After reading Re-Monking the Church: new monasticism (see my previous post), I sent Dr. Armstrong the following note on his “Ask Dr. Church History” page:
I just finished reading your fantastic article “Re-Monking the Church: new monasticism.” A question: In your mind, what does the secular world have to learn from monasticism?
I think the “Lure of Tradition” and the “Longing for Connectedness” are as relevant to non-Christians as to Christians. You write, ‘Can Western monasticism’s “father,” Benedict, still give us an antidote to cultural compromise?’ Do you think that could apply on an interfaith or even secular level?

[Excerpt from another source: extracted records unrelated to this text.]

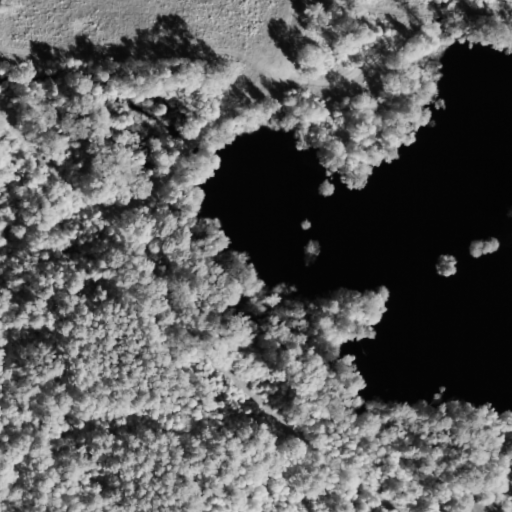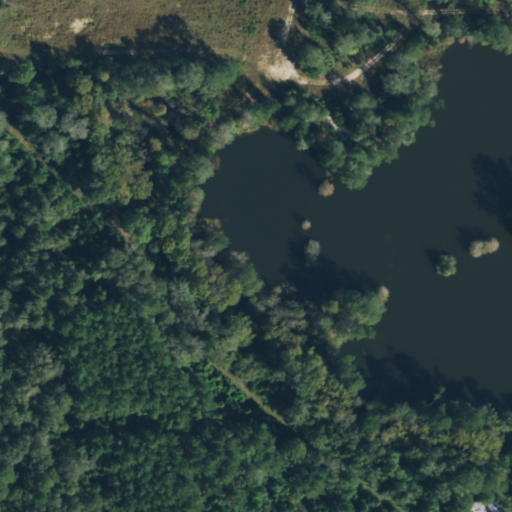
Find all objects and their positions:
road: (220, 120)
road: (189, 323)
building: (481, 506)
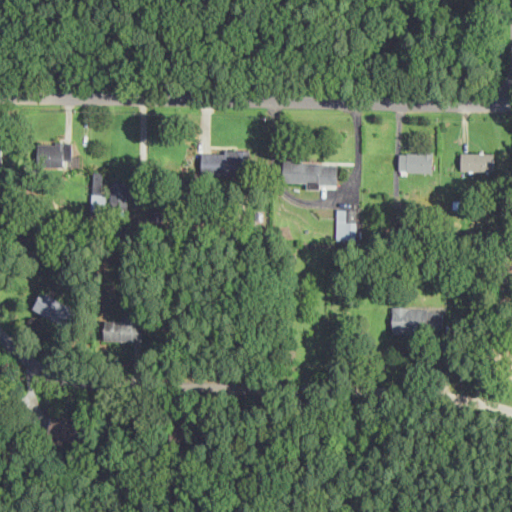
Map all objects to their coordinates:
road: (509, 91)
road: (254, 98)
building: (56, 152)
building: (1, 153)
building: (1, 153)
building: (54, 153)
building: (416, 160)
building: (478, 160)
building: (225, 161)
building: (417, 161)
building: (479, 161)
building: (225, 162)
building: (312, 171)
building: (312, 172)
building: (99, 190)
building: (99, 190)
building: (120, 193)
road: (315, 201)
building: (159, 210)
building: (347, 222)
building: (347, 223)
building: (52, 307)
building: (54, 307)
building: (417, 318)
building: (416, 319)
building: (124, 327)
building: (125, 328)
road: (249, 385)
building: (65, 425)
building: (65, 426)
building: (180, 434)
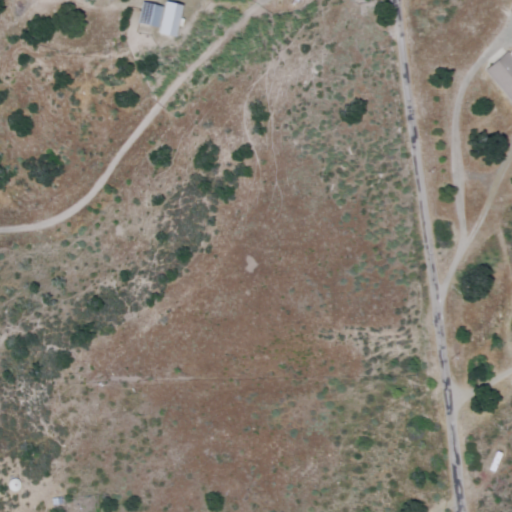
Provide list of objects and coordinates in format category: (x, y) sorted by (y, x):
road: (398, 0)
building: (157, 17)
building: (501, 73)
road: (431, 255)
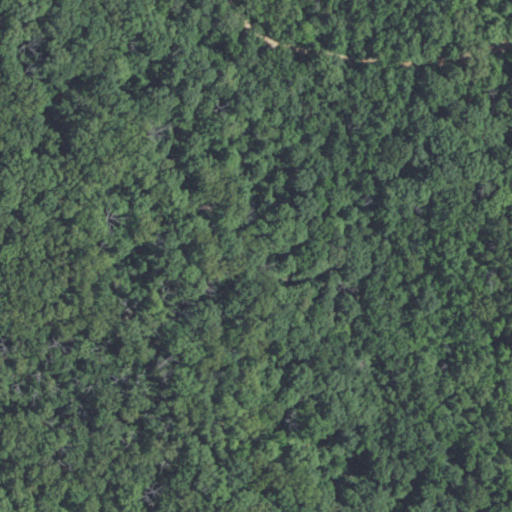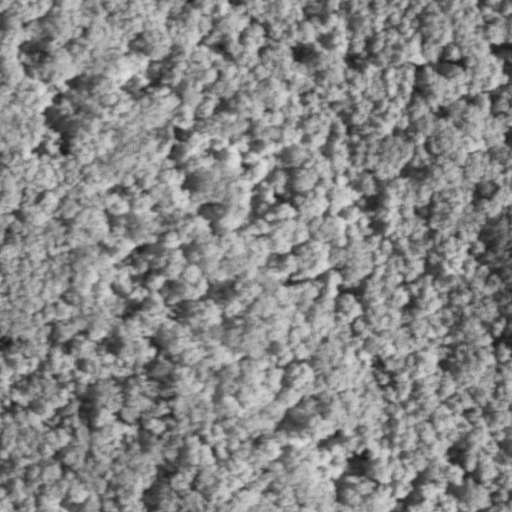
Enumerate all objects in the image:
road: (363, 60)
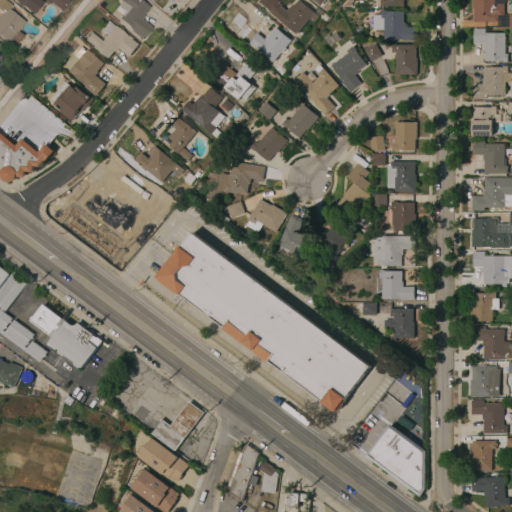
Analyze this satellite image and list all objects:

You mentioned monastic dialogue between catholics and protestants. For those in the “new monastic” movement, what kind of interfaith conversations are happening? I’m aware of something like this at http://www.monasticdialogue.org.
This is a particularly interesting topic for me. I live in a ex-Franciscan convent north of Rome with a community of musicians, dancers and painters (of
all faithsany faith) working to apply the the wisdom of monasticism—contemplation, routine, shared meals, eco-efficiency, renunciation, periods of silence, rules, vows, etc.—to art-making and community-building. We call ourselves “artmonks,” and we inhabit an “Art Monastery.” All of which is to say: I’m certain we would have a lot to learn from the “Re-monks” you mentioned in your article!
Looking forward to reading “Patron Saints for Postmoderns”, not to mention “Medieval Wisdom for Modern Protestants” and “Resources for Radical Living”!!!
His response was illuminating and forthright:
Nathan, I think Christian monasticism, like Christian ethics, shares many insights with other traditions. It addresses universal human needs in its disciplines of contemplation, silence, humility, and obedience; in its communal intentionality toward a common spiritual goal; in the rhythm of work and worship.
As one who believes in the uniqueness and exclusivity of Christ, I would have to say that I would expect the fruit of all of those insights to be greater in the life of monastics who ground their lives in the Incarnation and redemptive life, death, & resurrection of Jesus Christ.
So, could something of value come from the sort of monastic dialogue that Thomas Merton engaged in toward the end of his life, with other forms of monasticism (or as in the case of your community, with secular appropriations of monastic “techniques”)? Sure, but I would expect to see a ceiling or limit on that value. To me the greatest fruit of such engagement would still come from people submitting their lives to Christ. In him is salvation.
My response to him:
Heartfelt thanks, Dr. Armstrong, for your considered response.
This is exactly what I was looking for: “[Christian monasticism] addresses universal human needs in its disciplines of contemplation, silence, humility, and obedience; in its communal intentionality toward a common spiritual goal; in the rhythm of work and worship.”
Our goal as a community is to respect and learn from tradition. Many of us indeed find deep inspiration in the life of Jesus (and in the lives of Antony of Egypt, Augustine, Hildegard, Francis, etc.). I’m sure some of us would agree with you that in Jesus (and Jesus alone) is salvation, and I fully respect the decision to submit to his unique wisdom.
It is my hope that the modern world continues to find in the techniques and technologies of monasticism something appropriable.
Dr. Armstrong ended the exchange:
You’re welcome. And may God bless the fascinating endeavor you and your brothers have embarked on.